Filter the data below for the string "Qualität" and copy each matching line.

§ Given records

+++

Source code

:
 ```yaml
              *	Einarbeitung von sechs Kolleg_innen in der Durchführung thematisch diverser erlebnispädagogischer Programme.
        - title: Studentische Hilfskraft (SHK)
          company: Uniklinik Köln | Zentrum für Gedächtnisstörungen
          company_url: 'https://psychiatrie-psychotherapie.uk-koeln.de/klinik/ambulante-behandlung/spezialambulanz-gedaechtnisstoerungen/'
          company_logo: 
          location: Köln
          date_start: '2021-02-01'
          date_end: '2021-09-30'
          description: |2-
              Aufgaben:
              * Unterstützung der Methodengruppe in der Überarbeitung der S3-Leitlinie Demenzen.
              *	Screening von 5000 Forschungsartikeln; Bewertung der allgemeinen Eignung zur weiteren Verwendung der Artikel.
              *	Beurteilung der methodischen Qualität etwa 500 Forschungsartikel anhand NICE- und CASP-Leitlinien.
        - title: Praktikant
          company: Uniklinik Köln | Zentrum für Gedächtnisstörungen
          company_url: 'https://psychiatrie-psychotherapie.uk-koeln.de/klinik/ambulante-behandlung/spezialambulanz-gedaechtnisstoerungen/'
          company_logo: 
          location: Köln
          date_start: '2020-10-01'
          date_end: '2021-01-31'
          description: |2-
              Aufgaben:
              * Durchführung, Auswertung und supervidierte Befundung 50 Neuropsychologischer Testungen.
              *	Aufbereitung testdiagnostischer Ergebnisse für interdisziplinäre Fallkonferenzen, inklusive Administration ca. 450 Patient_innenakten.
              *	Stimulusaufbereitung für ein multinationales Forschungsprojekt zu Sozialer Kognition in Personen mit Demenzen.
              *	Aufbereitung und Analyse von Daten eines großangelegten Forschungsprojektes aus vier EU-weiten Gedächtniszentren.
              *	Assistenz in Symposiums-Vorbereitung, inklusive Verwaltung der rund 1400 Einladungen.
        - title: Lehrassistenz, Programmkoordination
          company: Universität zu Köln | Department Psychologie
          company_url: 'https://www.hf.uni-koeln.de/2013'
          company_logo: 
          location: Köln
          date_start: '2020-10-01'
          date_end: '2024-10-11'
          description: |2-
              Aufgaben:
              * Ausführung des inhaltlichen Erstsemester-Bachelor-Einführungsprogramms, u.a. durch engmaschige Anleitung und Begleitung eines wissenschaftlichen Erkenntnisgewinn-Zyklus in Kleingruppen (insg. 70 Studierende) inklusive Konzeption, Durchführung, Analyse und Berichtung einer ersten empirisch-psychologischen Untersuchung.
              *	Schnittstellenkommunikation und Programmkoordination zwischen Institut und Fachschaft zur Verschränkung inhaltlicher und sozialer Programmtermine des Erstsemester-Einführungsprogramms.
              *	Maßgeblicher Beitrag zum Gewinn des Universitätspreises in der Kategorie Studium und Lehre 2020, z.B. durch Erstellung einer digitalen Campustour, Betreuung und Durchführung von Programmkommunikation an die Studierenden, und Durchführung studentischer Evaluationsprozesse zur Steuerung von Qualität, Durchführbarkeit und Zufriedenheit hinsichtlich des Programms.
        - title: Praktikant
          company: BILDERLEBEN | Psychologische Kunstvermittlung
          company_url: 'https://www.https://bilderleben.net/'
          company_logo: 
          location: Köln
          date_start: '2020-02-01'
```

+++

§ Solution to this problem
              *	Beurteilung der methodischen Qualität etwa 500 Forschungsartikel anhand NICE- und CASP-Leitlinien.
              *	Maßgeblicher Beitrag zum Gewinn des Universitätspreises in der Kategorie Studium und Lehre 2020, z.B. durch Erstellung einer digitalen Campustour, Betreuung und Durchführung von Programmkommunikation an die Studierenden, und Durchführung studentischer Evaluationsprozesse zur Steuerung von Qualität, Durchführbarkeit und Zufriedenheit hinsichtlich des Programms.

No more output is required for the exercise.